Small is Beautiful, by E.F. Schumacher, is must reading for everyone. This article on banking is foolish.
Capitalism is about self interest. These guys' concerns are about their self interest and their best buddies that make them money.
@bralph "...three big banks in violation of Riegle-Neal, which prohibits any bank from controlling more than 10% of the market." Unfortunately even if you trimmed enough size off of the largest 10 banks to place them WELL under Riegle-Neal, it doesn't address the primary point of the author's article. The point is that the burden of complying with yet more regulation is fast making it cost prohibitive for community banks to stay small. The economy of scale here is very real and will only get worse.

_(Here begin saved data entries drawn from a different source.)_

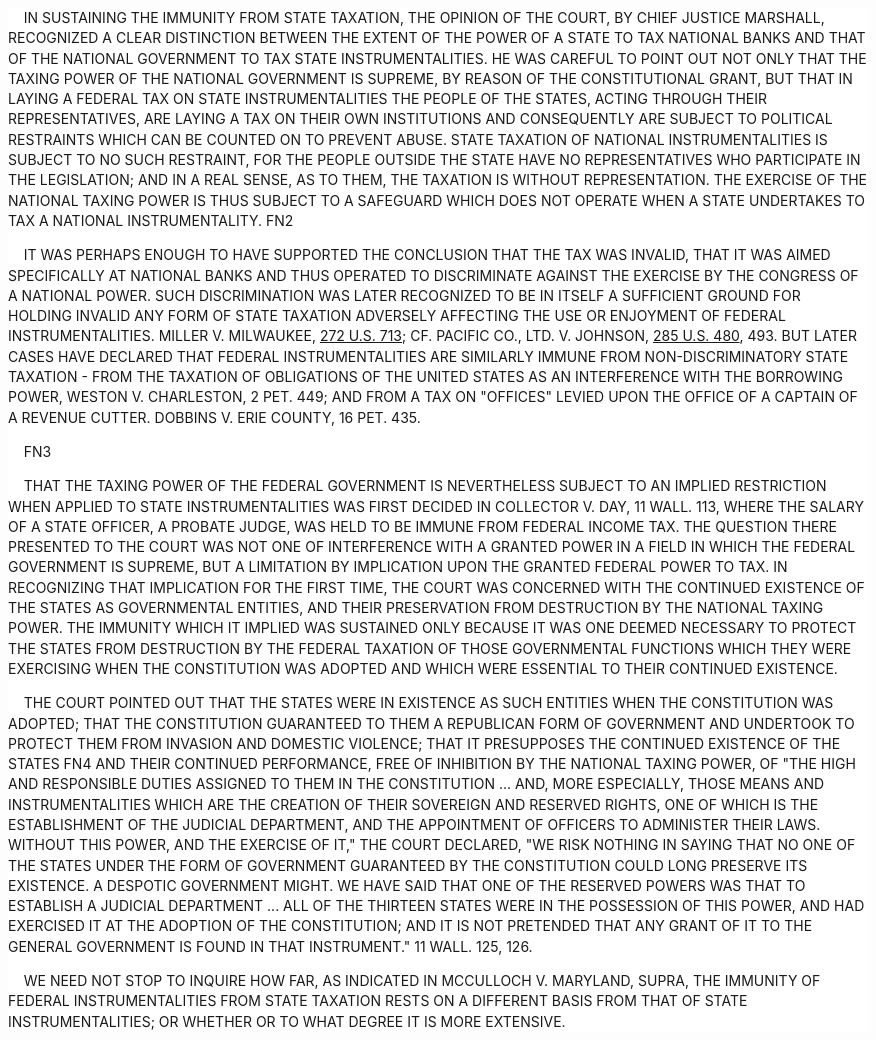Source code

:     IN SUSTAINING THE IMMUNITY FROM STATE TAXATION, THE OPINION OF THE COURT, BY CHIEF JUSTICE MARSHALL, RECOGNIZED A CLEAR DISTINCTION BETWEEN THE EXTENT OF THE POWER OF A STATE TO TAX NATIONAL BANKS AND THAT OF THE NATIONAL GOVERNMENT TO TAX STATE INSTRUMENTALITIES.  HE WAS CAREFUL TO POINT OUT NOT ONLY THAT THE TAXING POWER OF THE NATIONAL GOVERNMENT IS SUPREME, BY REASON OF THE CONSTITUTIONAL GRANT, BUT THAT IN LAYING A FEDERAL TAX ON STATE INSTRUMENTALITIES THE PEOPLE OF THE STATES, ACTING THROUGH THEIR REPRESENTATIVES, ARE LAYING A TAX ON THEIR OWN INSTITUTIONS AND CONSEQUENTLY ARE SUBJECT TO POLITICAL RESTRAINTS WHICH CAN BE COUNTED ON TO PREVENT ABUSE.  STATE TAXATION OF NATIONAL INSTRUMENTALITIES IS SUBJECT TO NO SUCH RESTRAINT, FOR THE PEOPLE OUTSIDE THE STATE HAVE NO REPRESENTATIVES WHO PARTICIPATE IN THE LEGISLATION; AND IN A REAL SENSE, AS TO THEM, THE TAXATION IS WITHOUT REPRESENTATION.  THE EXERCISE OF THE NATIONAL TAXING POWER IS THUS SUBJECT TO A SAFEGUARD WHICH DOES NOT OPERATE WHEN A STATE UNDERTAKES TO TAX A NATIONAL INSTRUMENTALITY.  FN2

    IT WAS PERHAPS ENOUGH TO HAVE SUPPORTED THE CONCLUSION THAT THE TAX WAS INVALID, THAT IT WAS AIMED SPECIFICALLY AT NATIONAL BANKS AND THUS OPERATED TO DISCRIMINATE AGAINST THE EXERCISE BY THE CONGRESS OF A NATIONAL POWER.  SUCH DISCRIMINATION WAS LATER RECOGNIZED TO BE IN ITSELF A SUFFICIENT GROUND FOR HOLDING INVALID ANY FORM OF STATE TAXATION ADVERSELY AFFECTING THE USE OR ENJOYMENT OF FEDERAL INSTRUMENTALITIES.  MILLER V. MILWAUKEE, [272 U.S. 713][/us/courts/scotus/usReporter/272/713]; CF. PACIFIC CO., LTD. V. JOHNSON, [285 U.S. 480][/us/courts/scotus/usReporter/285/480], 493.  BUT LATER CASES HAVE DECLARED THAT FEDERAL INSTRUMENTALITIES ARE SIMILARLY IMMUNE FROM NON-DISCRIMINATORY STATE TAXATION - FROM THE TAXATION OF OBLIGATIONS OF THE UNITED STATES AS AN INTERFERENCE WITH THE BORROWING POWER, WESTON V. CHARLESTON, 2 PET. 449; AND FROM A TAX ON "OFFICES" LEVIED UPON THE OFFICE OF A CAPTAIN OF A REVENUE CUTTER.  DOBBINS V. ERIE COUNTY, 16 PET. 435.

    FN3

    THAT THE TAXING POWER OF THE FEDERAL GOVERNMENT IS NEVERTHELESS SUBJECT TO AN IMPLIED RESTRICTION WHEN APPLIED TO STATE INSTRUMENTALITIES WAS FIRST DECIDED IN COLLECTOR V. DAY, 11 WALL.  113, WHERE THE SALARY OF A STATE OFFICER, A PROBATE JUDGE, WAS HELD TO BE IMMUNE FROM FEDERAL INCOME TAX.  THE QUESTION THERE PRESENTED TO THE COURT WAS NOT ONE OF INTERFERENCE WITH A GRANTED POWER IN A FIELD IN WHICH THE FEDERAL GOVERNMENT IS SUPREME, BUT A LIMITATION BY IMPLICATION UPON THE GRANTED FEDERAL POWER TO TAX.  IN RECOGNIZING THAT IMPLICATION FOR THE FIRST TIME, THE COURT WAS CONCERNED WITH THE CONTINUED EXISTENCE OF THE STATES AS GOVERNMENTAL ENTITIES, AND THEIR PRESERVATION FROM DESTRUCTION BY THE NATIONAL TAXING POWER.  THE IMMUNITY WHICH IT IMPLIED WAS SUSTAINED ONLY BECAUSE IT WAS ONE DEEMED NECESSARY TO PROTECT THE STATES FROM DESTRUCTION BY THE FEDERAL TAXATION OF THOSE GOVERNMENTAL FUNCTIONS WHICH THEY WERE EXERCISING WHEN THE CONSTITUTION WAS ADOPTED AND WHICH WERE ESSENTIAL TO THEIR CONTINUED EXISTENCE.

    THE COURT POINTED OUT THAT THE STATES WERE IN EXISTENCE AS SUCH ENTITIES WHEN THE CONSTITUTION WAS ADOPTED; THAT THE CONSTITUTION GUARANTEED TO THEM A REPUBLICAN FORM OF GOVERNMENT AND UNDERTOOK TO PROTECT THEM FROM INVASION AND DOMESTIC VIOLENCE; THAT IT PRESUPPOSES THE CONTINUED EXISTENCE OF THE STATES  FN4  AND THEIR CONTINUED PERFORMANCE, FREE OF INHIBITION BY THE NATIONAL TAXING POWER, OF "THE HIGH AND RESPONSIBLE DUTIES ASSIGNED TO THEM IN THE CONSTITUTION  ... AND, MORE ESPECIALLY, THOSE MEANS AND INSTRUMENTALITIES WHICH ARE THE CREATION OF THEIR SOVEREIGN AND RESERVED RIGHTS, ONE OF WHICH IS THE ESTABLISHMENT OF THE JUDICIAL DEPARTMENT, AND THE APPOINTMENT OF OFFICERS TO ADMINISTER THEIR LAWS.  WITHOUT THIS POWER, AND THE EXERCISE OF IT," THE COURT DECLARED, "WE RISK NOTHING IN SAYING THAT NO ONE OF THE STATES UNDER THE FORM OF GOVERNMENT GUARANTEED BY THE CONSTITUTION COULD LONG PRESERVE ITS EXISTENCE.  A DESPOTIC GOVERNMENT MIGHT.  WE HAVE SAID THAT ONE OF THE RESERVED POWERS WAS THAT TO ESTABLISH A JUDICIAL DEPARTMENT  ...  ALL OF THE THIRTEEN STATES WERE IN THE POSSESSION OF THIS POWER, AND HAD EXERCISED IT AT THE ADOPTION OF THE CONSTITUTION; AND IT IS NOT PRETENDED THAT ANY GRANT OF IT TO THE GENERAL GOVERNMENT IS FOUND IN THAT INSTRUMENT."  11 WALL.  125, 126.

    WE NEED NOT STOP TO INQUIRE HOW FAR, AS INDICATED IN MCCULLOCH V. MARYLAND, SUPRA, THE IMMUNITY OF FEDERAL INSTRUMENTALITIES FROM STATE TAXATION RESTS ON A DIFFERENT BASIS FROM THAT OF STATE INSTRUMENTALITIES; OR WHETHER OR TO WHAT DEGREE IT IS MORE EXTENSIVE.


[/us/courts/scotus/usReporter/304/405]: https://publicdocs.github.io/go/links?ns=uslm-x&ref=%2Fus%2Fcourts%2Fscotus%2FusReporter%2F304%2F405
[/us/courts/scotus/usReporter/300/352]: https://publicdocs.github.io/go/links?ns=uslm-x&ref=%2Fus%2Fcourts%2Fscotus%2FusReporter%2F300%2F352
[/us/courts/scotus/usReporter/303/630]: https://publicdocs.github.io/go/links?ns=uslm-x&ref=%2Fus%2Fcourts%2Fscotus%2FusReporter%2F303%2F630
[/us/stat/42/174]: https://publicdocs.github.io/go/links?ns=uslm&ref=%2Fus%2Fstat%2F42%2F174
[/us/courts/scotus/usReporter/300/352]: https://publicdocs.github.io/go/links?ns=uslm-x&ref=%2Fus%2Fcourts%2Fscotus%2FusReporter%2F300%2F352
[/us/courts/scotus/usReporter/299/401]: https://publicdocs.github.io/go/links?ns=uslm-x&ref=%2Fus%2Fcourts%2Fscotus%2FusReporter%2F299%2F401
[/us/courts/scotus/usReporter/272/713]: https://publicdocs.github.io/go/links?ns=uslm-x&ref=%2Fus%2Fcourts%2Fscotus%2FusReporter%2F272%2F713
[/us/courts/scotus/usReporter/285/480]: https://publicdocs.github.io/go/links?ns=uslm-x&ref=%2Fus%2Fcourts%2Fscotus%2FusReporter%2F285%2F480
[/us/courts/scotus/usReporter/269/514]: https://publicdocs.github.io/go/links?ns=uslm-x&ref=%2Fus%2Fcourts%2Fscotus%2FusReporter%2F269%2F514
[/us/courts/scotus/usReporter/199/437]: https://publicdocs.github.io/go/links?ns=uslm-x&ref=%2Fus%2Fcourts%2Fscotus%2FusReporter%2F199%2F437
[/us/courts/scotus/usReporter/157/429]: https://publicdocs.github.io/go/links?ns=uslm-x&ref=%2Fus%2Fcourts%2Fscotus%2FusReporter%2F157%2F429
[/us/courts/scotus/usReporter/283/570]: https://publicdocs.github.io/go/links?ns=uslm-x&ref=%2Fus%2Fcourts%2Fscotus%2FusReporter%2F283%2F570
[/us/courts/scotus/usReporter/292/360]: https://publicdocs.github.io/go/links?ns=uslm-x&ref=%2Fus%2Fcourts%2Fscotus%2FusReporter%2F292%2F360
[/us/courts/scotus/usReporter/293/214]: https://publicdocs.github.io/go/links?ns=uslm-x&ref=%2Fus%2Fcourts%2Fscotus%2FusReporter%2F293%2F214
[/us/courts/scotus/usReporter/220/107]: https://publicdocs.github.io/go/links?ns=uslm-x&ref=%2Fus%2Fcourts%2Fscotus%2FusReporter%2F220%2F107
[/us/courts/scotus/usReporter/282/216]: https://publicdocs.github.io/go/links?ns=uslm-x&ref=%2Fus%2Fcourts%2Fscotus%2FusReporter%2F282%2F216
[/us/stat/47/169]: https://publicdocs.github.io/go/links?ns=uslm&ref=%2Fus%2Fstat%2F47%2F169
[/us/courts/scotus/usReporter/283/279]: https://publicdocs.github.io/go/links?ns=uslm-x&ref=%2Fus%2Fcourts%2Fscotus%2FusReporter%2F283%2F279
[/us/courts/scotus/usReporter/288/508]: https://publicdocs.github.io/go/links?ns=uslm-x&ref=%2Fus%2Fcourts%2Fscotus%2FusReporter%2F288%2F508
[/us/courts/scotus/usReporter/303/376]: https://publicdocs.github.io/go/links?ns=uslm-x&ref=%2Fus%2Fcourts%2Fscotus%2FusReporter%2F303%2F376
[/us/courts/scotus/usReporter/303/218]: https://publicdocs.github.io/go/links?ns=uslm-x&ref=%2Fus%2Fcourts%2Fscotus%2FusReporter%2F303%2F218
[/us/courts/scotus/usReporter/281/572]: https://publicdocs.github.io/go/links?ns=uslm-x&ref=%2Fus%2Fcourts%2Fscotus%2FusReporter%2F281%2F572
[/us/courts/scotus/usReporter/276/575]: https://publicdocs.github.io/go/links?ns=uslm-x&ref=%2Fus%2Fcourts%2Fscotus%2FusReporter%2F276%2F575
[/us/courts/scotus/usReporter/302/134]: https://publicdocs.github.io/go/links?ns=uslm-x&ref=%2Fus%2Fcourts%2Fscotus%2FusReporter%2F302%2F134
[/us/courts/scotus/usReporter/295/229]: https://publicdocs.github.io/go/links?ns=uslm-x&ref=%2Fus%2Fcourts%2Fscotus%2FusReporter%2F295%2F229
[/us/courts/scotus/usReporter/277/218]: https://publicdocs.github.io/go/links?ns=uslm-x&ref=%2Fus%2Fcourts%2Fscotus%2FusReporter%2F277%2F218
[/us/courts/scotus/usReporter/269/514]: https://publicdocs.github.io/go/links?ns=uslm-x&ref=%2Fus%2Fcourts%2Fscotus%2FusReporter%2F269%2F514
[/us/courts/scotus/usReporter/282/216]: https://publicdocs.github.io/go/links?ns=uslm-x&ref=%2Fus%2Fcourts%2Fscotus%2FusReporter%2F282%2F216
[/us/courts/scotus/usReporter/283/279]: https://publicdocs.github.io/go/links?ns=uslm-x&ref=%2Fus%2Fcourts%2Fscotus%2FusReporter%2F283%2F279
[/us/courts/scotus/usReporter/288/508]: https://publicdocs.github.io/go/links?ns=uslm-x&ref=%2Fus%2Fcourts%2Fscotus%2FusReporter%2F288%2F508
[/us/courts/scotus/usReporter/303/362]: https://publicdocs.github.io/go/links?ns=uslm-x&ref=%2Fus%2Fcourts%2Fscotus%2FusReporter%2F303%2F362
[/us/courts/scotus/usReporter/303/376]: https://publicdocs.github.io/go/links?ns=uslm-x&ref=%2Fus%2Fcourts%2Fscotus%2FusReporter%2F303%2F376
[/us/courts/scotus/usReporter/285/393]: https://publicdocs.github.io/go/links?ns=uslm-x&ref=%2Fus%2Fcourts%2Fscotus%2FusReporter%2F285%2F393
[/us/courts/scotus/usReporter/190/249]: https://publicdocs.github.io/go/links?ns=uslm-x&ref=%2Fus%2Fcourts%2Fscotus%2FusReporter%2F190%2F249
[/us/courts/scotus/usReporter/258/384]: https://publicdocs.github.io/go/links?ns=uslm-x&ref=%2Fus%2Fcourts%2Fscotus%2FusReporter%2F258%2F384
[/us/courts/scotus/usReporter/281/572]: https://publicdocs.github.io/go/links?ns=uslm-x&ref=%2Fus%2Fcourts%2Fscotus%2FusReporter%2F281%2F572
[/us/courts/scotus/usReporter/283/570]: https://publicdocs.github.io/go/links?ns=uslm-x&ref=%2Fus%2Fcourts%2Fscotus%2FusReporter%2F283%2F570
[/us/courts/scotus/usReporter/220/107]: https://publicdocs.github.io/go/links?ns=uslm-x&ref=%2Fus%2Fcourts%2Fscotus%2FusReporter%2F220%2F107
[/us/courts/scotus/usReporter/277/508]: https://publicdocs.github.io/go/links?ns=uslm-x&ref=%2Fus%2Fcourts%2Fscotus%2FusReporter%2F277%2F508
[/us/courts/scotus/usReporter/282/379]: https://publicdocs.github.io/go/links?ns=uslm-x&ref=%2Fus%2Fcourts%2Fscotus%2FusReporter%2F282%2F379
[/us/courts/scotus/usReporter/285/480]: https://publicdocs.github.io/go/links?ns=uslm-x&ref=%2Fus%2Fcourts%2Fscotus%2FusReporter%2F285%2F480
[/us/courts/scotus/usReporter/302/134]: https://publicdocs.github.io/go/links?ns=uslm-x&ref=%2Fus%2Fcourts%2Fscotus%2FusReporter%2F302%2F134
[/us/courts/scotus/usReporter/300/352]: https://publicdocs.github.io/go/links?ns=uslm-x&ref=%2Fus%2Fcourts%2Fscotus%2FusReporter%2F300%2F352
[/us/courts/scotus/usReporter/240/1]: https://publicdocs.github.io/go/links?ns=uslm-x&ref=%2Fus%2Fcourts%2Fscotus%2FusReporter%2F240%2F1
[/us/courts/scotus/usReporter/247/165]: https://publicdocs.github.io/go/links?ns=uslm-x&ref=%2Fus%2Fcourts%2Fscotus%2FusReporter%2F247%2F165
[/us/courts/scotus/usReporter/252/189]: https://publicdocs.github.io/go/links?ns=uslm-x&ref=%2Fus%2Fcourts%2Fscotus%2FusReporter%2F252%2F189
[/us/courts/scotus/usReporter/253/245]: https://publicdocs.github.io/go/links?ns=uslm-x&ref=%2Fus%2Fcourts%2Fscotus%2FusReporter%2F253%2F245
[/us/courts/scotus/usReporter/302/134]: https://publicdocs.github.io/go/links?ns=uslm-x&ref=%2Fus%2Fcourts%2Fscotus%2FusReporter%2F302%2F134
[/us/courts/scotus/usReporter/303/362]: https://publicdocs.github.io/go/links?ns=uslm-x&ref=%2Fus%2Fcourts%2Fscotus%2FusReporter%2F303%2F362
[/us/courts/scotus/usReporter/303/376]: https://publicdocs.github.io/go/links?ns=uslm-x&ref=%2Fus%2Fcourts%2Fscotus%2FusReporter%2F303%2F376
[/us/courts/scotus/usReporter/257/501]: https://publicdocs.github.io/go/links?ns=uslm-x&ref=%2Fus%2Fcourts%2Fscotus%2FusReporter%2F257%2F501
[/us/courts/scotus/usReporter/285/393]: https://publicdocs.github.io/go/links?ns=uslm-x&ref=%2Fus%2Fcourts%2Fscotus%2FusReporter%2F285%2F393
[/us/courts/scotus/usReporter/293/214]: https://publicdocs.github.io/go/links?ns=uslm-x&ref=%2Fus%2Fcourts%2Fscotus%2FusReporter%2F293%2F214
[/us/courts/scotus/usReporter/300/352]: https://publicdocs.github.io/go/links?ns=uslm-x&ref=%2Fus%2Fcourts%2Fscotus%2FusReporter%2F300%2F352
[/us/courts/scotus/usReporter/269/514]: https://publicdocs.github.io/go/links?ns=uslm-x&ref=%2Fus%2Fcourts%2Fscotus%2FusReporter%2F269%2F514
[/us/courts/scotus/usReporter/283/570]: https://publicdocs.github.io/go/links?ns=uslm-x&ref=%2Fus%2Fcourts%2Fscotus%2FusReporter%2F283%2F570
[/us/courts/scotus/usReporter/282/216]: https://publicdocs.github.io/go/links?ns=uslm-x&ref=%2Fus%2Fcourts%2Fscotus%2FusReporter%2F282%2F216
[/us/courts/scotus/usReporter/254/51]: https://publicdocs.github.io/go/links?ns=uslm-x&ref=%2Fus%2Fcourts%2Fscotus%2FusReporter%2F254%2F51
[/us/courts/scotus/usReporter/257/501]: https://publicdocs.github.io/go/links?ns=uslm-x&ref=%2Fus%2Fcourts%2Fscotus%2FusReporter%2F257%2F501
[/us/courts/scotus/usReporter/299/401]: https://publicdocs.github.io/go/links?ns=uslm-x&ref=%2Fus%2Fcourts%2Fscotus%2FusReporter%2F299%2F401
[/us/courts/scotus/usReporter/300/352]: https://publicdocs.github.io/go/links?ns=uslm-x&ref=%2Fus%2Fcourts%2Fscotus%2FusReporter%2F300%2F352
[/us/courts/scotus/usReporter/303/218]: https://publicdocs.github.io/go/links?ns=uslm-x&ref=%2Fus%2Fcourts%2Fscotus%2FusReporter%2F303%2F218
[/us/courts/scotus/usReporter/302/134]: https://publicdocs.github.io/go/links?ns=uslm-x&ref=%2Fus%2Fcourts%2Fscotus%2FusReporter%2F302%2F134
[/us/courts/scotus/usReporter/303/376]: https://publicdocs.github.io/go/links?ns=uslm-x&ref=%2Fus%2Fcourts%2Fscotus%2FusReporter%2F303%2F376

Eventually the goverment will pull its head out and see there are too few banks with too much control. Wells Fargo with over 30% of the mortgage market isnt a good thing. History does repeat itself. Sad.
"overnunder - It's interesting to see the attitude that bigger is always badder." -- Well I do seem to recall the bank bailouts that people were not happy with (but that did get paid back) went to only the big banks...they were deemed "too big to fail"...that should never be the case that any business is too big to fail.